October 18, 2006 By Geoff Brumfiel This article courtesy of Nature News.

Multimillion-dollar facilities escape mostly unscathed.

On a quiet Sunday morning in Hawaii, astronomer Tom Geballe had just wrapped up his graveyard shift at the giant, 8-metre Gemini telescope. He had retired to the off-site dormitory and was settling in to watch some American football when he felt the ground begin to move. Quickly, he leapt into a doorframe and waited until the earthquake passed. "It was a good shake," Geballe says. "We realized immediately that we had to go back up the mountain."

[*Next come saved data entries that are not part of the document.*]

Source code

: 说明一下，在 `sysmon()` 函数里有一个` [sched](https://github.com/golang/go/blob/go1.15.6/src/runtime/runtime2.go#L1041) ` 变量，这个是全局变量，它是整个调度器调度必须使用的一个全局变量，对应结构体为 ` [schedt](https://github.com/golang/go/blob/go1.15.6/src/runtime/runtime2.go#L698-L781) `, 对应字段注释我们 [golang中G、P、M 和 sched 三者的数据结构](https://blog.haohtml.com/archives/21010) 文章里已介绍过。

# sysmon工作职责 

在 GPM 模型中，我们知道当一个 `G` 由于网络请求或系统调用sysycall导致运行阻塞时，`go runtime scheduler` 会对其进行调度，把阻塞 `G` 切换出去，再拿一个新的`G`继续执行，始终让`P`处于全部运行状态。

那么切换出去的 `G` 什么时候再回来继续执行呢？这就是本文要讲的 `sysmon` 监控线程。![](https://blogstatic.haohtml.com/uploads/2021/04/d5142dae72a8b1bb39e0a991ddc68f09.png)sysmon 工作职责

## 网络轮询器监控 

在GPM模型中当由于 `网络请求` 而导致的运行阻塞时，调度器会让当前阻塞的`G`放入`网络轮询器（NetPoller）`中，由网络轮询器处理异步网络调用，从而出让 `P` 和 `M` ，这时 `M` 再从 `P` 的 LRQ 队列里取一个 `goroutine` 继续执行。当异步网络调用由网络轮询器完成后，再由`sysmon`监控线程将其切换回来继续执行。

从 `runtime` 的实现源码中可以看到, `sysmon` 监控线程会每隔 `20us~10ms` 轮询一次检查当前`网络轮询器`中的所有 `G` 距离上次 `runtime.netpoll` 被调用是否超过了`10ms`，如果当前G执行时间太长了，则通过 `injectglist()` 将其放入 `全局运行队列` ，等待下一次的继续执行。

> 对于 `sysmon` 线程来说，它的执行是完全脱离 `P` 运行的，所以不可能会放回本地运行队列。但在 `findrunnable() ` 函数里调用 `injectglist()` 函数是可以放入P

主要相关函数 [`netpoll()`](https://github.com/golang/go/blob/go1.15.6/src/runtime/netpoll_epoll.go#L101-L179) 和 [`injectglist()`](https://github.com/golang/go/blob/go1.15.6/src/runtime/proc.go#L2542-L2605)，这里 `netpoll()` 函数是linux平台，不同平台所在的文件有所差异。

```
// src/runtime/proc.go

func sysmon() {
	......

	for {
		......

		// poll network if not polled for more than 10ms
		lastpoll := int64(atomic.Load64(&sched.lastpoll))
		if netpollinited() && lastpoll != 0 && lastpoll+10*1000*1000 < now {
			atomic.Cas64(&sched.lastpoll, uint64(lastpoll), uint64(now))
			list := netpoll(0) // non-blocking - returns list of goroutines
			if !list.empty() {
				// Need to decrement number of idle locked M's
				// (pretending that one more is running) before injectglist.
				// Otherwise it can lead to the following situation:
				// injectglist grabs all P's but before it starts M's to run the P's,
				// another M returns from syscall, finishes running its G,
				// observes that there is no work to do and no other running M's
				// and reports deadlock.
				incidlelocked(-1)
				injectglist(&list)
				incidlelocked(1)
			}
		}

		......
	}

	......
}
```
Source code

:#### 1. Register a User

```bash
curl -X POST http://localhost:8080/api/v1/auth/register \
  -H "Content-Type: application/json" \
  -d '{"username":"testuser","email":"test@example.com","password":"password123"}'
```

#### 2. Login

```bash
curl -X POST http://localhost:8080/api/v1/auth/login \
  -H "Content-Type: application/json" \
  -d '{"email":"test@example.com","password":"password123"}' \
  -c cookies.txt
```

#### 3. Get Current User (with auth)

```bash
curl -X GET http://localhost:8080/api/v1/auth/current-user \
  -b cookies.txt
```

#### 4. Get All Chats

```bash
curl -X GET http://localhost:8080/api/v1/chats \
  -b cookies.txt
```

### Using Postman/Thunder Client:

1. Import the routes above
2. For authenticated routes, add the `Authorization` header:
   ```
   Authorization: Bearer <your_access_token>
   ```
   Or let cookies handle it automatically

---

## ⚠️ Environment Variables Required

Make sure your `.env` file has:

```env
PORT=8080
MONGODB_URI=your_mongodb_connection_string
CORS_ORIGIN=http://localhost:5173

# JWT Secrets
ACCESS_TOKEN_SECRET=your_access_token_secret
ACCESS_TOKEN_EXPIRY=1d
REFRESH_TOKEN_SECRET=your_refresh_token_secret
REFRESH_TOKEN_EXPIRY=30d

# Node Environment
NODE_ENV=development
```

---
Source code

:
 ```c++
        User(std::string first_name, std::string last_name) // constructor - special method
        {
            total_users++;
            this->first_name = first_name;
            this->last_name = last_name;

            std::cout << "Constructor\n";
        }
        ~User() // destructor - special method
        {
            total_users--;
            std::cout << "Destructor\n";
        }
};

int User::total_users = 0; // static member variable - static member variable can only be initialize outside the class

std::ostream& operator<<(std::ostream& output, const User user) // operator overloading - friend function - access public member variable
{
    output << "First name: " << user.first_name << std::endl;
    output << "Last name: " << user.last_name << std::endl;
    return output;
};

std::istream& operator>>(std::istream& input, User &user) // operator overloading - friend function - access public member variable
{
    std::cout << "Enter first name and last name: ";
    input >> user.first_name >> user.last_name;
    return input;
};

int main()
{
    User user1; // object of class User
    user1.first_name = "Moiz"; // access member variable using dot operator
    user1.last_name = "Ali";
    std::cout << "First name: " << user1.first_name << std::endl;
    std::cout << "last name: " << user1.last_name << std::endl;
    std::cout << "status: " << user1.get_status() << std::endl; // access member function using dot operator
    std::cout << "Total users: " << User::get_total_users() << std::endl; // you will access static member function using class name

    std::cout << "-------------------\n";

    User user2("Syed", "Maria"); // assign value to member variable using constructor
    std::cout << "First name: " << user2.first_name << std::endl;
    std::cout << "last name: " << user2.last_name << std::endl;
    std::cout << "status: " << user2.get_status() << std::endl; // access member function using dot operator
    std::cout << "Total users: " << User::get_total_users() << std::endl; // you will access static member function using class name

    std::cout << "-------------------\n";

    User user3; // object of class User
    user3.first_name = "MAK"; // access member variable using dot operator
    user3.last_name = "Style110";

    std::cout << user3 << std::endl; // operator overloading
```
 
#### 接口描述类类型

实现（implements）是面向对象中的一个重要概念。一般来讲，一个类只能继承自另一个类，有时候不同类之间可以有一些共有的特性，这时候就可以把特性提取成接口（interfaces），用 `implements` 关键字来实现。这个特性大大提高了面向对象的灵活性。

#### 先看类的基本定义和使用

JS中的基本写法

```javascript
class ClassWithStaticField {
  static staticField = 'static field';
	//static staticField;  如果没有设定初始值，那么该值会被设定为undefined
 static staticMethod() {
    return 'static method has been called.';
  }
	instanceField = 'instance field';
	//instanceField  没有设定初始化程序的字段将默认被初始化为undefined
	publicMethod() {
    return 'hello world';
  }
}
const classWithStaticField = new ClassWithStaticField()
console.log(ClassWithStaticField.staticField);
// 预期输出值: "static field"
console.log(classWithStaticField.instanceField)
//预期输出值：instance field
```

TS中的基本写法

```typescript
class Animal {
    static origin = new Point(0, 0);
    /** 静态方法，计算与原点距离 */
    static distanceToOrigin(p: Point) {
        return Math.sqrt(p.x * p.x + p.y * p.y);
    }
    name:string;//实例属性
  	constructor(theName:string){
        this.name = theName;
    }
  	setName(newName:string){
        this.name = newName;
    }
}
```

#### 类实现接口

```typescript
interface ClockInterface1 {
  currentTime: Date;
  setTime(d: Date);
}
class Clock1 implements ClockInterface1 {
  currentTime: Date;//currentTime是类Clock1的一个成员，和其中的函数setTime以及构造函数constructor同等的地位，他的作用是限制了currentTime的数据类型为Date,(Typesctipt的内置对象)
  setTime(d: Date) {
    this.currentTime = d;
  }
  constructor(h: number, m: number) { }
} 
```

The good news is that everybody's fine. Our staff is the most precious resource we have.
Christian Veillet, Canada France Hawaii Telescope.
The 6.6-magnitude quake struck at shortly after 7am local time on 15 October, about 50 kilometres west of Mauna Kea, the 4,205-metre peak that's home to Gemini and about a dozen other telescopes. It was a strong earthquake, probably created by the weight of the island of Hawaii pressing down on the Earth's mantle, says Cecily Wolfe, a seismologist at the University of Hawaii, Manoa. It was so powerful that it knocked out electricity in the capital city of Honolulu some 250 kilometres west of the epicentre.

But despite the quake's size and strength, the large telescopes atop Mauna Kea seem to be mostly intact although some have been put out of action for at least a few days.

Lucky break

Assessments are still underway, but none of the major telescopes reported damage to their massive primary mirrors. "It looks like we survived without any significant damage," says Catherine Ishida, research coordinator for Japan's 8.2-metre Subaru telescope. The elevator to the telescope's control room has been knocked out of commission, but all other systems appear to be working, Ishida says.

Although the mirrors are luckily unbroken, there was some other damage. The dual 10-metre Keck telescopes and the smaller, 3.6-metre Canada-France-Hawaii telescope (CFHT) all suffered some knocks to their 'encoders', which help the telescopes to determine their exact orientation. Some systems used to move the Keck II telescope were also damaged.

The CFHT will be down until one of its encoders can be replaced, according to the telescope's director Christian Veillet, and Keck II is likely to be offline for more than a few days as well, says spokeswoman Laura Kinoshita. Still, she says, the Keck's mirrors, instruments and computer systems are in good shape: "Overall, our facility came through it remarkably OK."

People power

"The good news is that everybody's fine," adds Veillet. "Our staff is the most precious resource we have."

As for the Gemini, after racing up the mountainside around fallen boulders, Geballe and his colleague arrived to find the telescope without power. "The emergency power was on and lots of alarms were beeping," he says. "We called the engineer on our cell phone and he guided us in the process of switching over to the back-up generator." Then they returned to the dormitories for a good day's rest.

Gemini's systems mostly appear to be in good shape, and once they have all been checked out it should resume observing, probably in several days' time.